Saved entries
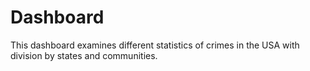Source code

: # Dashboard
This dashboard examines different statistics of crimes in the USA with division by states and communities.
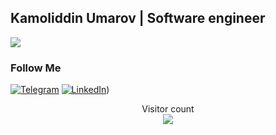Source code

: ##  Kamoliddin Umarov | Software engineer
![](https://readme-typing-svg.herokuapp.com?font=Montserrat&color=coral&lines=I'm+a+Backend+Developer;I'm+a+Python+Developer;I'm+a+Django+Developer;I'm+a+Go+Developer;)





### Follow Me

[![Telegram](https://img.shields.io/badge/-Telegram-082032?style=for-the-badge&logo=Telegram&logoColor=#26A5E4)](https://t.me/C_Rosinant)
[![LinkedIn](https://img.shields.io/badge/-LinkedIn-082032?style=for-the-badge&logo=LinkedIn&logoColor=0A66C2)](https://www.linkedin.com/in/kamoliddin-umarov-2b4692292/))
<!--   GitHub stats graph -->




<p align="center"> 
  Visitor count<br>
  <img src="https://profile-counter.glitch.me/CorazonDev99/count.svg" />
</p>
...
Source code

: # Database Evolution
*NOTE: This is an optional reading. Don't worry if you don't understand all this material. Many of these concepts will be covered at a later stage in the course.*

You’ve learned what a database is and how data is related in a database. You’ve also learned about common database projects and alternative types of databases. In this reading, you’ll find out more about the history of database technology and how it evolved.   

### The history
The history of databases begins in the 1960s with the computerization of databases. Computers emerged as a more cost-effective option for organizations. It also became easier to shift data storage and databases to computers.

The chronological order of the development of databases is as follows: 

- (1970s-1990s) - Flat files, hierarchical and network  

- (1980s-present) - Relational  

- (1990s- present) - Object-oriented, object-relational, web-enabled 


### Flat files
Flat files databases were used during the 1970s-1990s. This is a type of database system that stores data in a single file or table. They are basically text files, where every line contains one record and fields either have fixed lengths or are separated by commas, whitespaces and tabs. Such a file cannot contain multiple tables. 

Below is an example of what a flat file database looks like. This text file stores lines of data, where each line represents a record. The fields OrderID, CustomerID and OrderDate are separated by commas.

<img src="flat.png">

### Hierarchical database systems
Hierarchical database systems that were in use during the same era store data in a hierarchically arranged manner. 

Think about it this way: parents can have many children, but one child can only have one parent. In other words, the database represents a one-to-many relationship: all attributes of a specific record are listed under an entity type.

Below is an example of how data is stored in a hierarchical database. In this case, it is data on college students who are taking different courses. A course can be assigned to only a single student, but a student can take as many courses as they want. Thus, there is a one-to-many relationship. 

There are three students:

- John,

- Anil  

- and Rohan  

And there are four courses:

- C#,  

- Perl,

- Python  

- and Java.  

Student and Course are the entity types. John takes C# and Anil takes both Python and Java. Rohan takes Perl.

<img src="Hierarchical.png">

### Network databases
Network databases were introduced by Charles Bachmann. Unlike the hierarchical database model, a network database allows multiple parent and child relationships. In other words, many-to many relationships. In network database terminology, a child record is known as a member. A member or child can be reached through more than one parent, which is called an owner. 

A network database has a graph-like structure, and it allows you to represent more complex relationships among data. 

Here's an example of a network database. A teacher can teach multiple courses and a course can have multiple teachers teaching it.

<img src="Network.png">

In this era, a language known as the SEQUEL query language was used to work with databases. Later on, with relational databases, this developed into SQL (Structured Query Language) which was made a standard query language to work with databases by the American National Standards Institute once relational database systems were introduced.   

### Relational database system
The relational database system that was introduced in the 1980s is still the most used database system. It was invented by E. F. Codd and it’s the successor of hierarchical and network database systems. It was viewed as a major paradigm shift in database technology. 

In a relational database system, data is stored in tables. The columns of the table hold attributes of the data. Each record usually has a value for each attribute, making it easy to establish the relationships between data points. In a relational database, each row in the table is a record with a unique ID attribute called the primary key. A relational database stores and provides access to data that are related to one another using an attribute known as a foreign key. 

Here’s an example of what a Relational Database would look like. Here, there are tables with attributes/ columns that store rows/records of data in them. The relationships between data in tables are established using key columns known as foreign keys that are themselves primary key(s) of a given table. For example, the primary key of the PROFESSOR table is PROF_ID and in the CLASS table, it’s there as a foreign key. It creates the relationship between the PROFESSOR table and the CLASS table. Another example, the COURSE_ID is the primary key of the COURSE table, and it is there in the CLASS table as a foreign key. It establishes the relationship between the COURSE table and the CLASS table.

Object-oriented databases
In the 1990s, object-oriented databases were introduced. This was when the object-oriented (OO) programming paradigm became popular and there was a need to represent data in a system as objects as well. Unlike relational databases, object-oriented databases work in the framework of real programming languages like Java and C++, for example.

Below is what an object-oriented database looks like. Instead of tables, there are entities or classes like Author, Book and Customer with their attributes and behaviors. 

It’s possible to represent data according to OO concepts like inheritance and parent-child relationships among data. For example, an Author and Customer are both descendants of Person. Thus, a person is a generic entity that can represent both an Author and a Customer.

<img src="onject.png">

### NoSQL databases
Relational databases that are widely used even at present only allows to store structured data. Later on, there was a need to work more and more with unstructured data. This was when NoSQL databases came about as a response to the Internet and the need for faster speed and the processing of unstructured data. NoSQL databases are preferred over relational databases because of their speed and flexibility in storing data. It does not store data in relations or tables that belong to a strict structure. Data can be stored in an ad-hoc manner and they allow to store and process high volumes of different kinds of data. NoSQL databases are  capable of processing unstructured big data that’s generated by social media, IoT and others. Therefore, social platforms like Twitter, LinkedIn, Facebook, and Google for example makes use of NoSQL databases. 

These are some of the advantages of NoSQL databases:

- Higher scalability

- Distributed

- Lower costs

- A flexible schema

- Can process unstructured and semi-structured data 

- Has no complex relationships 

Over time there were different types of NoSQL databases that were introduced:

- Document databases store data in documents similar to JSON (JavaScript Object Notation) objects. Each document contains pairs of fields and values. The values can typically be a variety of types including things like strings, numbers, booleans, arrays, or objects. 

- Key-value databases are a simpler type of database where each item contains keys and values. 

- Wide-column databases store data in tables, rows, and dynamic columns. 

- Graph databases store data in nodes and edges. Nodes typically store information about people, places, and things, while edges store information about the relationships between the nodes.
* * *
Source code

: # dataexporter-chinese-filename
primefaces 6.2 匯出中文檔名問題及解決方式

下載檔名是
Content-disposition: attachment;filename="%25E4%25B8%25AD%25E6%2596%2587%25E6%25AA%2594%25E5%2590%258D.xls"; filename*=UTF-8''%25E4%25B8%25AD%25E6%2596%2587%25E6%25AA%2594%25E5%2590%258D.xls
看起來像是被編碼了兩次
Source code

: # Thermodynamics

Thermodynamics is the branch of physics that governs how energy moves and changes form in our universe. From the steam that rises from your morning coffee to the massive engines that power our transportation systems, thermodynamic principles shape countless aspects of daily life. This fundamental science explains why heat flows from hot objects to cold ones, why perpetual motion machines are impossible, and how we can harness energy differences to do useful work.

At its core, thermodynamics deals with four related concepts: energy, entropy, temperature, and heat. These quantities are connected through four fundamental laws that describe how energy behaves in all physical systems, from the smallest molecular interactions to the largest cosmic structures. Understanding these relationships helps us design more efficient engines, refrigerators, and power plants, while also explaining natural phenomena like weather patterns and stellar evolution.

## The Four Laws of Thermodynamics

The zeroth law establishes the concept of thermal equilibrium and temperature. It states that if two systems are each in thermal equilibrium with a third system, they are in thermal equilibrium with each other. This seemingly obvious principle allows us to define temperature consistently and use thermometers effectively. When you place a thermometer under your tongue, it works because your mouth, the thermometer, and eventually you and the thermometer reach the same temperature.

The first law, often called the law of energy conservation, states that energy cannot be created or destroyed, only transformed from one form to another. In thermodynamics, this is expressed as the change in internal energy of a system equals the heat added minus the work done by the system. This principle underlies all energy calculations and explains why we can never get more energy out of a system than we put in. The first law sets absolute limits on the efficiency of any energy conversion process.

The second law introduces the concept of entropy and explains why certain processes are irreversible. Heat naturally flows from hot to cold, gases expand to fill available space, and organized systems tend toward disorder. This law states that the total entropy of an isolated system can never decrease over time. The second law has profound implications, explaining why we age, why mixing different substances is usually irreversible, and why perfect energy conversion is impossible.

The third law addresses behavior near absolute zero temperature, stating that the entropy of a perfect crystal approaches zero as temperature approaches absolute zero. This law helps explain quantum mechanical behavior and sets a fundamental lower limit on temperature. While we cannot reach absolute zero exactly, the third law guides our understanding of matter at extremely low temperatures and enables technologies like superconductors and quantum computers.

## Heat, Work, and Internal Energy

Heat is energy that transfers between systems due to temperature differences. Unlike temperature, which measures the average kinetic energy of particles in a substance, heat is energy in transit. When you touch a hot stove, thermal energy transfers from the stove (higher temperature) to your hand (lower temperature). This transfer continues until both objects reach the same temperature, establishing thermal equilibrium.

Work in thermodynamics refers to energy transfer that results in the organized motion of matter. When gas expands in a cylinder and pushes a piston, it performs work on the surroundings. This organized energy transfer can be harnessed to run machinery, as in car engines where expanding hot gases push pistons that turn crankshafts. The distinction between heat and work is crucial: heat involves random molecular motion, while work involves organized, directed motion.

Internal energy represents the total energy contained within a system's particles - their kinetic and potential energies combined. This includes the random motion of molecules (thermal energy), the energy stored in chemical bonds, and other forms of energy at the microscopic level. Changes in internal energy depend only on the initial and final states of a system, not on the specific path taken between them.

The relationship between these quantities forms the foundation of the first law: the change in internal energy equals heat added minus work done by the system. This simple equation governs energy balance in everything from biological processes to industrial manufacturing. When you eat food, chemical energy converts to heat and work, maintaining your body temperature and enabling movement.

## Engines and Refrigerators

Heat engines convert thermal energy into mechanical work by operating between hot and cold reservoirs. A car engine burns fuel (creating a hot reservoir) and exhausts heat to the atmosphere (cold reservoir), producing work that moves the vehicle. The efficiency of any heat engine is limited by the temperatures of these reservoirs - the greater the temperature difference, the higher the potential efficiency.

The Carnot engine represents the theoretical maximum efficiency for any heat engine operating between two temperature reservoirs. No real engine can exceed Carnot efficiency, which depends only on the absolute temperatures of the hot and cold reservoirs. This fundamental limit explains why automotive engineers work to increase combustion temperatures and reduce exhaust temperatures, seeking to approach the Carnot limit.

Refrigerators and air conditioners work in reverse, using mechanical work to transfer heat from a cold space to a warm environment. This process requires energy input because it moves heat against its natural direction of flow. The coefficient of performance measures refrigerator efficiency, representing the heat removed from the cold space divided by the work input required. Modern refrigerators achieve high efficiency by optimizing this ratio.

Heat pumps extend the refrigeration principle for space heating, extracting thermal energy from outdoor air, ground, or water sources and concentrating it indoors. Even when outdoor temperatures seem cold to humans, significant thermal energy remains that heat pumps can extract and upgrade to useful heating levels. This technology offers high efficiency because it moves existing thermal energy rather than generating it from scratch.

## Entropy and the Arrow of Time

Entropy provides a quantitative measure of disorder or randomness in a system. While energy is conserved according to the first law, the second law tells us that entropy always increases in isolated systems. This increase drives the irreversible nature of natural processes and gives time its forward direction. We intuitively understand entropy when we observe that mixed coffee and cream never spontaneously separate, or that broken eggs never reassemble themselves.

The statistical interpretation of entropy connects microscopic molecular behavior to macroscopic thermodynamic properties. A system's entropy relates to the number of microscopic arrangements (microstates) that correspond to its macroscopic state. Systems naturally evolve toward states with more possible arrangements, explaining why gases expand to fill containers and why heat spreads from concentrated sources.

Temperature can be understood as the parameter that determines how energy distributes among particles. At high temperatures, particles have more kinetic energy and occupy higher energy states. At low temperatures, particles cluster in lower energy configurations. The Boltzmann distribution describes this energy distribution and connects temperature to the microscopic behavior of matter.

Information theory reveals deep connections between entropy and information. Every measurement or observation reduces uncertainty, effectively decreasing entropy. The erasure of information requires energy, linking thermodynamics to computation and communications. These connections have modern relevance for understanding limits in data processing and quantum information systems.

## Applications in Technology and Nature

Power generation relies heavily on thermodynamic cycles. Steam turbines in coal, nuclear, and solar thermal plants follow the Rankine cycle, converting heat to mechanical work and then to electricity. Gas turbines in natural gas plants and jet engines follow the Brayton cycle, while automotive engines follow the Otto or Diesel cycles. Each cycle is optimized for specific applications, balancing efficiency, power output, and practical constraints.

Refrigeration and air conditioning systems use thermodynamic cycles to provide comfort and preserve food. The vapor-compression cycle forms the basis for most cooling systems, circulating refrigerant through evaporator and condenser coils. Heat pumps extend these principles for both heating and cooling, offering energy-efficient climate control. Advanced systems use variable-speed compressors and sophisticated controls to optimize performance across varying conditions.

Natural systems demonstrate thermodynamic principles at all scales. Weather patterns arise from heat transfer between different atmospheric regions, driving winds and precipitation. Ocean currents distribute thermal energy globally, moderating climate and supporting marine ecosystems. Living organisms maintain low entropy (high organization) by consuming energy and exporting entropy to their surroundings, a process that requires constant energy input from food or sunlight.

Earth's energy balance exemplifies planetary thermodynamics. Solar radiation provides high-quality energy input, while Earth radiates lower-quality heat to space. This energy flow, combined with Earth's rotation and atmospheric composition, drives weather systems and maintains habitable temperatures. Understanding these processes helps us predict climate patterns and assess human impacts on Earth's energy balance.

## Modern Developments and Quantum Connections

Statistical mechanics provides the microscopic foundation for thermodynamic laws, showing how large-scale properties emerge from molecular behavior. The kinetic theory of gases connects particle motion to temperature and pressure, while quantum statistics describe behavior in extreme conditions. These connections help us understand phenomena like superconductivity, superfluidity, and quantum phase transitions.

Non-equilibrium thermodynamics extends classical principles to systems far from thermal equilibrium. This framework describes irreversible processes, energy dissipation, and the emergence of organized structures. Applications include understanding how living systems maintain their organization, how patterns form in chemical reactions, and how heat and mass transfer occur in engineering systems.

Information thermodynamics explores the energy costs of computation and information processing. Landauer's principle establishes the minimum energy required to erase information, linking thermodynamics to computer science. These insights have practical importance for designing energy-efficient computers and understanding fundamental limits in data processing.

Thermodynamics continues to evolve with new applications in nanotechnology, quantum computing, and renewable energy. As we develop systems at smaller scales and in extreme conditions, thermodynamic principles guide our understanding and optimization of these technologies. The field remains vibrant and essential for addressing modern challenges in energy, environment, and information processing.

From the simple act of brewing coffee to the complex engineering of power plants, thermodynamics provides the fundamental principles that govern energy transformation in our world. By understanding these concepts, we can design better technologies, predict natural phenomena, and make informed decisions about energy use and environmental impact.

» **Problem details**: Format the lines of the material starting at the one containing "- Has no complex relationships" and ending at the one containing "Over time there" as a Markdown table with the columns Row and Line, giving each line a row number and skipping blank lines.

» **Exercise response**:
| Row | Line |
|---|---|
| 1 | - Has no complex relationships  |
| 2 | Over time there were different types of NoSQL databases that were introduced: |